*Materials provided*
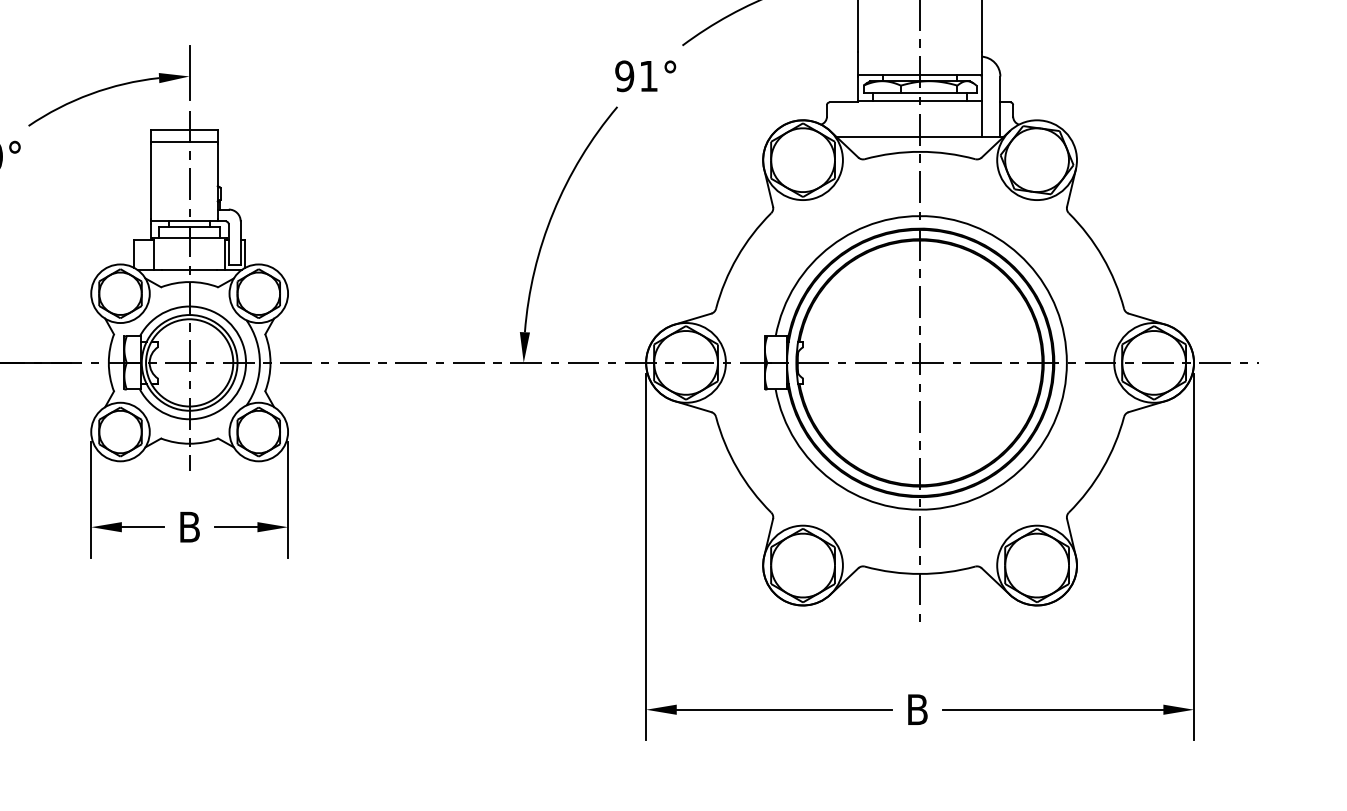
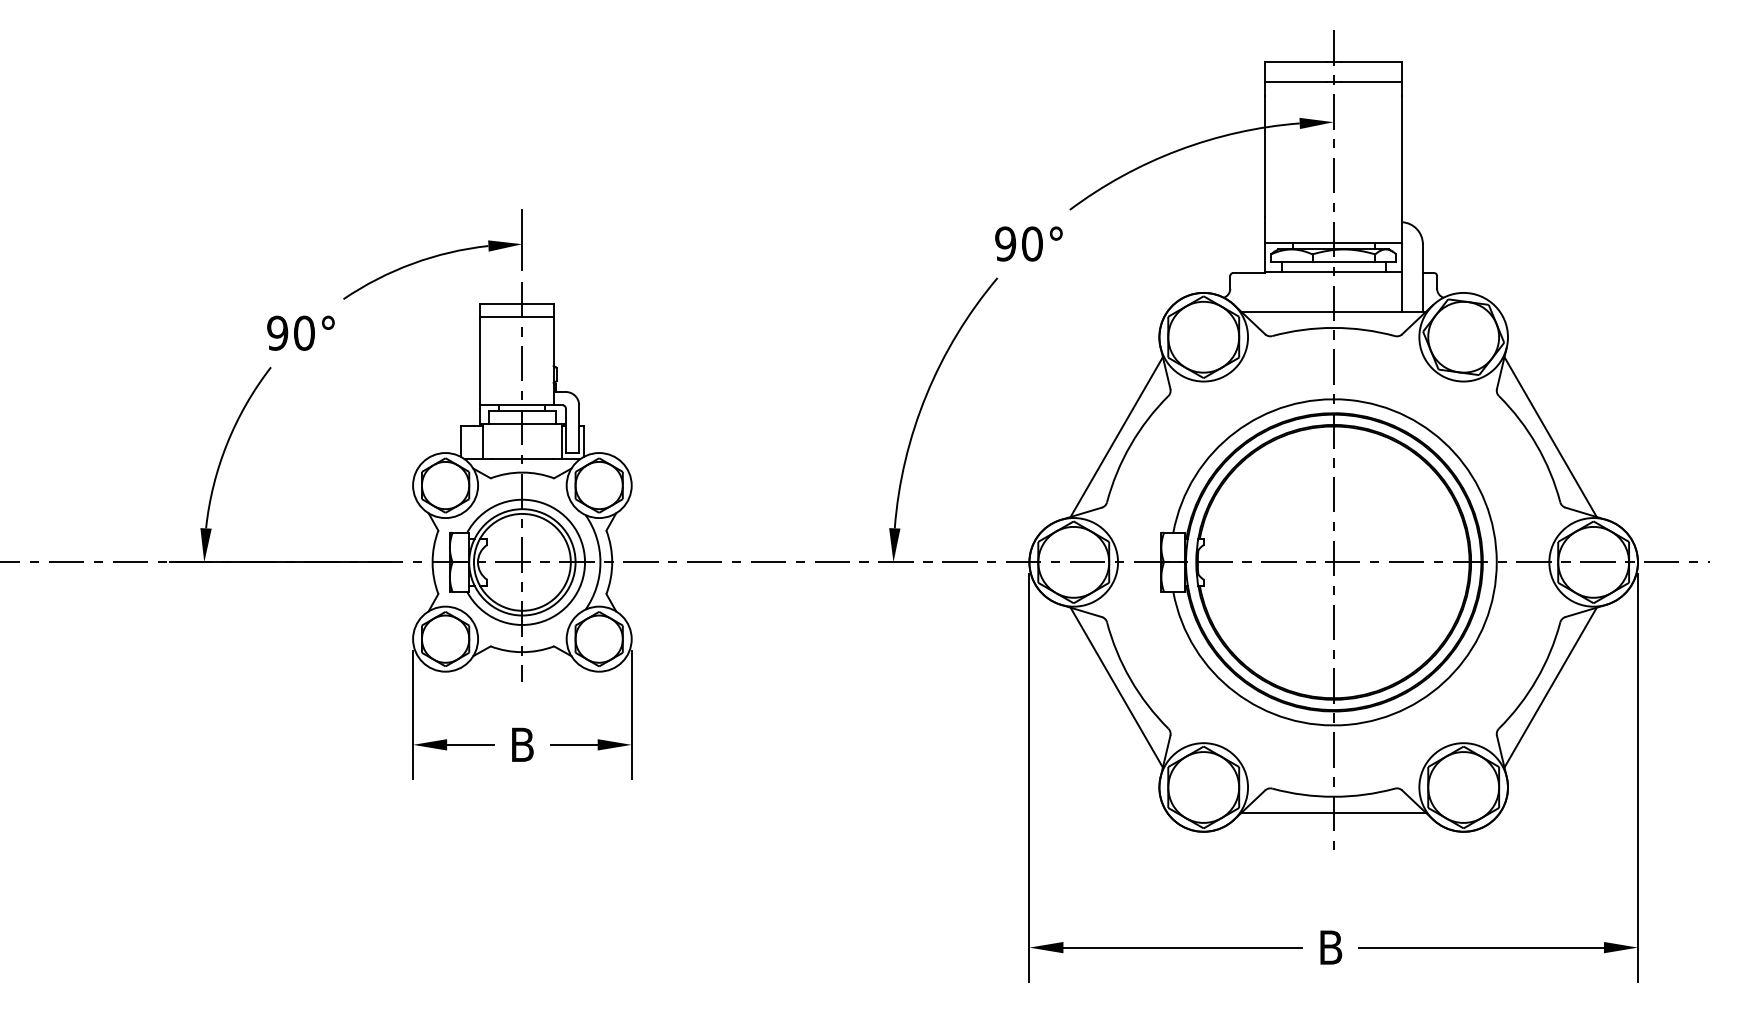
text: (648, 75) -> (1032, 243), 91° -> 90°
line: (724, 250) -> (1116, 437), added
line: (1115, 250) -> (1550, 437), added
line: (724, 475) -> (1116, 687), added
line: (1115, 475) -> (1550, 687), added
line: (919, 588) -> (1333, 812), added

*Your objective*
Could you output exactly the lines from the one containing "line: (1115, 475) -> (1550, 687), added" to the end of the entries above, both included, and no others?

*Result of the exercise*
line: (1115, 475) -> (1550, 687), added
line: (919, 588) -> (1333, 812), added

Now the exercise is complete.